- WORK INSTRUCTION -
Answer these questions using the comments on tent caterpillars:
1. Which animals are named as the most important nocturnal pollinators in the wild?
2. In which chapter of the quotes website does the quote accompanying photos of a butterfly and a caterpillar appear?
3. What do the closely intertwined, fuzzy insects in the first frame bring to mind?

- SOURCE TEXT -
· · · · ·

After that, they will be gone, reappearing again after many years for their magical mystery tour. I might be the only one in my neighborhood remotely interested in observing and photographing these once-a-decade visitors. I look forward to their return. And when those silky masses burst out of the branches of my local trees, no one else will know — if I can help it. 🙂
Gosh, misinformation trotted out by respected, reputable experts — yes, that’s probably a three-dundancy! — is so deadly.
Much more deadly than the cute tent caterpillars and their lovely lacy shawls EVER will be.
Indeed, I think such unwarranted fear, cast like a bottom-fishing trawling net by the trolling-for-dirt media and the ignorant masses, hauls in a load of, well, garbage.
Would that we could all be taught from our youth that nature performs tasks that help rather than hinder our good earth and its good “lings.” 🙂
Thank you for doing your part in halting this infestation of false facts and fears — the real foe — in its tracks, Ingrid.
Oh, I forgot to say: Love the pix! Especially the one of the frosted-looking leaves turned into “lattice.” If the veggie of choice for these cool cats were iceberg or romaine or Boston, we could call it “lattice lettuce.” 🙂
Ingrid, I love the close-up macro shots, and didn’t know anything about the emergence of these cyclical caterpillars. I also like the conglomeration shown in the first frame. What marvel! What colours and patterns you have shown! It is a myth that caterpillars destroy trees and plants. They defoliate, but that doesn’t mean they kill the plants or trees. What a misconception about these insects! Most people love to see butterflies flying all over, but the intricacies of such origins are often overlooked. Moths and bats are most important nocturnal pollinators in the wild. After butterflies and bees are done for the day, it’s time for the moths to come out at night and fulfill their duty. This is how perfect Nature is.
Perfect, indeed. And unduplicatable by mere mortals. If we would but take the time to stop, look, and listen, we would learn the truth, wouldn’t we, Maria?
Was it you who wrote in a private email to me that you love the quote accompanying the photos of a butterfly and a caterpillar in Chapter 27 of http://www.CreatureQuotes.com? Rather than recite it here, I’ll let Wild Beat readers scroll through the pages of that short chapter themselves — and be pleasantly surprised.
Speaking of the first frame, those closely intertwined, fuzzy insects make me think of a fur hat worn by a royal guardsman.

· · · · ·

(Records excerpted from a collection)
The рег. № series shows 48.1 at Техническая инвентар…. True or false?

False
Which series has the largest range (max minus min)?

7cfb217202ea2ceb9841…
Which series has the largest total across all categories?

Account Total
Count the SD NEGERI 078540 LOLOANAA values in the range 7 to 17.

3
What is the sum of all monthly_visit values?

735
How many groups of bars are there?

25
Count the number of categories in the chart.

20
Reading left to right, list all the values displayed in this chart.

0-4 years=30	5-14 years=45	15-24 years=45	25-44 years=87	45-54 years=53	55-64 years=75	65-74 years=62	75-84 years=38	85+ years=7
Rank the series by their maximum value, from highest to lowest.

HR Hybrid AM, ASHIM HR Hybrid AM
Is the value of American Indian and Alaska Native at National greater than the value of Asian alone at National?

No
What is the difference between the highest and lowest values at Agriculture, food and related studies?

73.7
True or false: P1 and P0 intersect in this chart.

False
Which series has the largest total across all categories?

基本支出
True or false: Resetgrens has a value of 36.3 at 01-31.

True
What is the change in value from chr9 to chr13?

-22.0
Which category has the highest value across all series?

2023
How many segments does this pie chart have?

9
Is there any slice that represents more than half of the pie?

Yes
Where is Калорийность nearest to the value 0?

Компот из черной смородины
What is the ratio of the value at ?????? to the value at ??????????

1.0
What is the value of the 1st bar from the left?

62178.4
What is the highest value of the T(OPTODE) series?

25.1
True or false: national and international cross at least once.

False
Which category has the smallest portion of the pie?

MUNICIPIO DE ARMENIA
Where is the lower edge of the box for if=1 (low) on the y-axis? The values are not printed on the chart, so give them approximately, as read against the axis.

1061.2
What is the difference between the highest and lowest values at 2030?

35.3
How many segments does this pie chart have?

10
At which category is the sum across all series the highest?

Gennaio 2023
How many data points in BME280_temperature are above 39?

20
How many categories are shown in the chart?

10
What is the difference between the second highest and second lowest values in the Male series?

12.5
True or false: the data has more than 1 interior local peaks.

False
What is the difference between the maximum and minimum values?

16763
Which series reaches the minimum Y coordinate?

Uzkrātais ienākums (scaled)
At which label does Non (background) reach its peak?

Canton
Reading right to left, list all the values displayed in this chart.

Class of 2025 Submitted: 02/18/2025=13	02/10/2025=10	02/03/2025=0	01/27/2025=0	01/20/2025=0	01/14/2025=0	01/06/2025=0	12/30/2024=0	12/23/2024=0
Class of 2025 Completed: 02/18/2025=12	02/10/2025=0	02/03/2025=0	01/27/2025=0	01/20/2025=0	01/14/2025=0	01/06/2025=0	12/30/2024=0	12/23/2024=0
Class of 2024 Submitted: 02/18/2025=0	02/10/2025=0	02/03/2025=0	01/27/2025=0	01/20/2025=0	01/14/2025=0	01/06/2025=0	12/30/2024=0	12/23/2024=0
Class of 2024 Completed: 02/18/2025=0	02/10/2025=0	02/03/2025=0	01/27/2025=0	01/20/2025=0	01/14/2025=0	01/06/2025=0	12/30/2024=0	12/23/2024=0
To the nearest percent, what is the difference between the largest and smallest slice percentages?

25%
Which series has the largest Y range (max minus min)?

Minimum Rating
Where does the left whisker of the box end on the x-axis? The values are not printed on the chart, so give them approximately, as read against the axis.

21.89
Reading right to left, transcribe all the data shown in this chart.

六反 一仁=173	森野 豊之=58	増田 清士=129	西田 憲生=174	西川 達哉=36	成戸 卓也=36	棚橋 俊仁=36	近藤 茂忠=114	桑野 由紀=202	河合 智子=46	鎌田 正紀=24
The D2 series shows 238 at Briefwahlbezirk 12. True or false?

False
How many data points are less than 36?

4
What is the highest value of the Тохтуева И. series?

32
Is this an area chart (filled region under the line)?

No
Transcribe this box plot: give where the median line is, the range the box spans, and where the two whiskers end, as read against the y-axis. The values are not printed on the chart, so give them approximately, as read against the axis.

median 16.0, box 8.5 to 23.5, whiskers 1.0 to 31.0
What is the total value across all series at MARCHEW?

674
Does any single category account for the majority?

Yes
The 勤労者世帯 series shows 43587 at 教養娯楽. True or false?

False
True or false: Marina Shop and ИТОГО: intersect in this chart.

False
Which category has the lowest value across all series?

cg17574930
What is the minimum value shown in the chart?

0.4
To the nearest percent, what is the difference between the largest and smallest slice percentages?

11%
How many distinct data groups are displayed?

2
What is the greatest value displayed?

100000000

· · · · ·

- WRITTEN ANSWER -
1. Moths and bats.
2. Chapter 27.
3. A fur hat worn by a royal guardsman.